## Source extract
┄┄┄┄┄┄┄┄┄┄

This Python script manages certificates issued by HashiCorp Vault. It requests, renews, deploys, and manages certificates based on a configuration file.

Features

  • Requests certificates from HashiCorp Vault.
  • Stores certificates in a defined directory.
  • Deploys certificates to defined destinations with proper permissions.
  • Restarts/reloads services after certificates are updated.
  • Renews managed certificates.

Prerequisites

  • Python 3.x
  • Python 3.x Virtual Environments module (venv)
  • HashiCorp Vault
    • Vault's API
  • Required (additional) Python libraries:
    • requests
    • pyyaml
    • pyopenssl

Prerequisites

We'll assume you already have python3 installed on your system, however you need to enusre you have python3 venv installed

  • RHEL: sudo yum install python3-venv
  • Debian: sudo apt install python3-venv

Installation

As this is a raw python script it requires a little setup in order to get going.

  1. Prerequisites

Ensure Vault is accessible from the system. - Ensure you can access the WebUI of your Vault server, and ensure suitable permissions on the Vault server. More information on this coming soon!

  1. Create application directory and set permissions

I suggest placing the application in your opt directory, however this could just as easily run from your root home directory. For the sake of simplicity we'll use the first option for the examples. If you do change the installation path you'll need to modify the hashbang (#!) statement at line #1 in main.py so the script is executable.

sudo mkdir /opt/vcm
  1. Get Files

Option1: Clone Respository with GIT

sudo git clone https://github.com/tfindley/vault_certificate_manager.git /opt/vcm

Option2: Download .zip and extract

wget https://github.com/tfindley/vault_certificate_manager/archive/refs/heads/main.zip
sudo unzip main.zip
mv vault_certificate_manager-main * /opt/vcm
rmdir vault_certificate_manager-main
  1. Install dependencies:

Now you've got all of the files down from git. we need to create our Python Virtual Environment and install dependencies.

┄┄┄┄┄┄┄┄┄┄

## Data to examine
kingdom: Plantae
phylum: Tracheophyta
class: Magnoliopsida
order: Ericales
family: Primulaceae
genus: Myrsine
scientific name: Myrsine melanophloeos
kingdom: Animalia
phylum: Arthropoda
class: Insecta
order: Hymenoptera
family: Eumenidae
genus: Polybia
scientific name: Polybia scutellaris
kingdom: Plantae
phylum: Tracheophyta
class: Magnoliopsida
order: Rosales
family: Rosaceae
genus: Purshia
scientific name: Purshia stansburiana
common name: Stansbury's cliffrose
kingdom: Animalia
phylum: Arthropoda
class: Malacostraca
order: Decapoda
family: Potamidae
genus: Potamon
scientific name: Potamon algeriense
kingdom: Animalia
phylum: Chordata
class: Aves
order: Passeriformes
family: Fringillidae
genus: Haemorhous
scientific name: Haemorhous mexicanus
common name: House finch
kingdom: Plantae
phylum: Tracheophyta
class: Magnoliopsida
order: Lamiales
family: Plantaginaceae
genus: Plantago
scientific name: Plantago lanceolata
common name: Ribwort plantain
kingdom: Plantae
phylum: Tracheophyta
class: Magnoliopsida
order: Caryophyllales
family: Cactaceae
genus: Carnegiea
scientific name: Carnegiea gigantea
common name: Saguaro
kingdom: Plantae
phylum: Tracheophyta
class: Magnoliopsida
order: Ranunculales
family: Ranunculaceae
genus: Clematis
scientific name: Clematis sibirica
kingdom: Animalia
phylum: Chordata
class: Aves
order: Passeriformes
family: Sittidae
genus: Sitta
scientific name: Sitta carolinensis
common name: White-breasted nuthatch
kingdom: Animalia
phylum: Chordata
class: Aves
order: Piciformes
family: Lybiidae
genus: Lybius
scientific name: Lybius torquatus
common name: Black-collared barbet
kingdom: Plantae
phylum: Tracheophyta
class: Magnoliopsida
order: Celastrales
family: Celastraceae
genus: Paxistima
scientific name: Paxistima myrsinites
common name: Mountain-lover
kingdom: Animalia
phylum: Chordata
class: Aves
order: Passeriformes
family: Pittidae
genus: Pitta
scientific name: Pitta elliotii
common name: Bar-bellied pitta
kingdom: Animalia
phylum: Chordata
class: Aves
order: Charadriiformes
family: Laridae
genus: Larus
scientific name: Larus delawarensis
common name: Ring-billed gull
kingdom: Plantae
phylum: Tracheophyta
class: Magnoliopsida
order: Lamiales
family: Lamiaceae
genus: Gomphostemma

┄┄┄┄┄┄┄┄┄┄

## Exercise tasks
(1) Copy the stretch of the Vault certificate manager README from "1. Prerequisites" through "this coming soon!".
(2) Proceed with the Vault certificate manager README, picking up after its last sentence.

## Exercise results
(1)
1. Prerequisites

Ensure Vault is accessible from the system. - Ensure you can access the WebUI of your Vault server, and ensure suitable permissions on the Vault server. More information on this coming soon!

(2)
Start with generating your venv inside of the vcm directory

cd /opt/vcm
python3 -m venv .venv
. .venv/bin/activate
pip install --upgrade pip
pip install -r requirements.txt
deactivate

Now you should have a fully build Python Virtual Environment which is ready to run the main.py script.

  1. Edit the configuration file

See below for details on the config.yml and its sections

  1. Set permissions

The application should ideally run as root (or an equally privilaged user) as it needs to be able to manage service restarts. You could theoretically run this as another user however this is beyond the scope of this README.

sudo chown -R root:root /opt/vcm
sudo chmod 0700 /opt/vcm
sudo chmod 0700 /opt/vcm/main.py
sudo chmod 0600 /opt/config.yaml
  1. Execute the application
/opt/vcm/main.py
  1. Configure Crontab to run

See 'Automating with Cron' section below.

Configuration

Modify the config.yaml file:

  • Set the Vault server, PKI role, renewal threshold and access credentials.
  • Define what certificates you want to generate
    • Define where certificates should be stored and deployed.
    • Specify services to restart upon renewal.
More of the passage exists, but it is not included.